Use existing Neo4j database

In [84]:
neo4j_uri = 'neo4j://127.0.0.1:7687'
username = 'neo4j'
password = 'password'
database = 'neo4j'
index_name = 'stackoverflow'
text_node_property = 'body'

In [85]:
retrieval_query = """
    WITH node AS question, score AS similarity
    CALL  { with question
        MATCH (question)<-[:ANSWERS]-(answer)
        WITH answer
        ORDER BY answer.is_accepted DESC, answer.score DESC
        WITH collect(answer)[..2] as answers
        RETURN reduce(str='', answer IN answers | str + 
                '\n### Answer (Accepted: '+ answer.is_accepted +
                ' Score: ' + answer.score+ '): '+  answer.body + '\n') as answerTexts
    } 
    RETURN '##Question: ' + question.title + '\n' + question.body + '\n' 
        + answerTexts AS text, similarity as score, {source: question.link} AS metadata
    ORDER BY similarity ASC // so that best answers are the last
"""

Use Text Transformers embeddings model

In [86]:
embeddings = HuggingFaceEmbeddings(
    model_name='all-MiniLM-L6-v2',
    cache_folder='./embedding_model/'
)

Vector + knowledge graph response

In [87]:
kg = Neo4jVector.from_existing_index(
    embedding=embeddings,
    url=neo4j_uri,
    username=username,
    password=password,
    database=database,
    index_name=index_name,
    text_node_property=text_node_property,
    retrieval_query=retrieval_query
)

In [88]:
kg_qa = RetrievalQAWithSourcesChain(
    combine_documents_chain=qa_chain,
    retriever=kg.as_retriever(search_kwargs={"k": 2}),
    reduce_k_below_max_tokens=False,
    max_tokens_limit=3375,
)

In [89]:
result = kg_qa(
    {
        'question': "How to get property names with count of non-null value for a given node label in Neo4j?",
        'chat_history': []
    }
)

In [90]:
print(result['answer'])

You can get the count of non-empty properties for a given node label in Neo4j by using the `UNWIND` function to iterate over the keys of the node properties.
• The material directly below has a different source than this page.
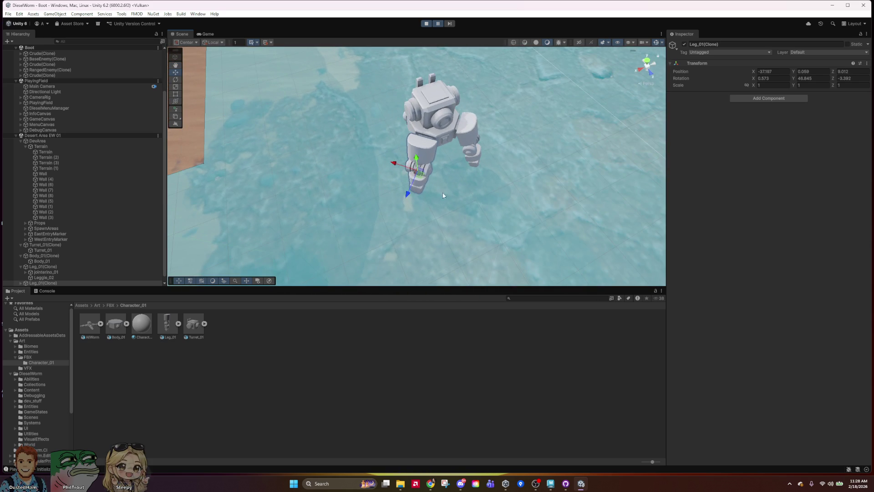
left_click_drag(392, 164, 394, 164)
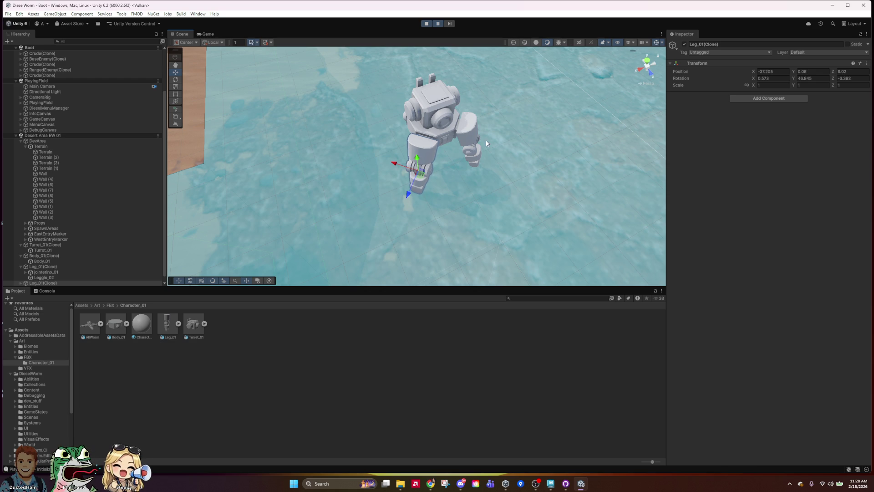
left_click(470, 136, "shift")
Then, you can use a `CASE` statement to check if the property value is not empty. If it's not empty, assign a value of 1, otherwise assign a value of 0. Finally, you can sum up these values to get the count of non-empty properties. Here is an example query:

```sql
MATCH (p:Person)
UNWIND keys(p) AS key
WITH key, CASE WHEN p[key] <> "" THEN 1 ELSE 0 END AS isNonEmpty
RETURN key, sum(isNonEmpty) AS cnt
ORDER BY key
```

This query will return the count of non-empty properties for each key in the `Person` node. Note that Neo4j treats null properties as non-existent, so if none of the nodes returned by the `MATCH` statement has the property, those properties can't be inferred[^1^].

[^1^]: (


TODO: somehow the response doesn't include the SO link.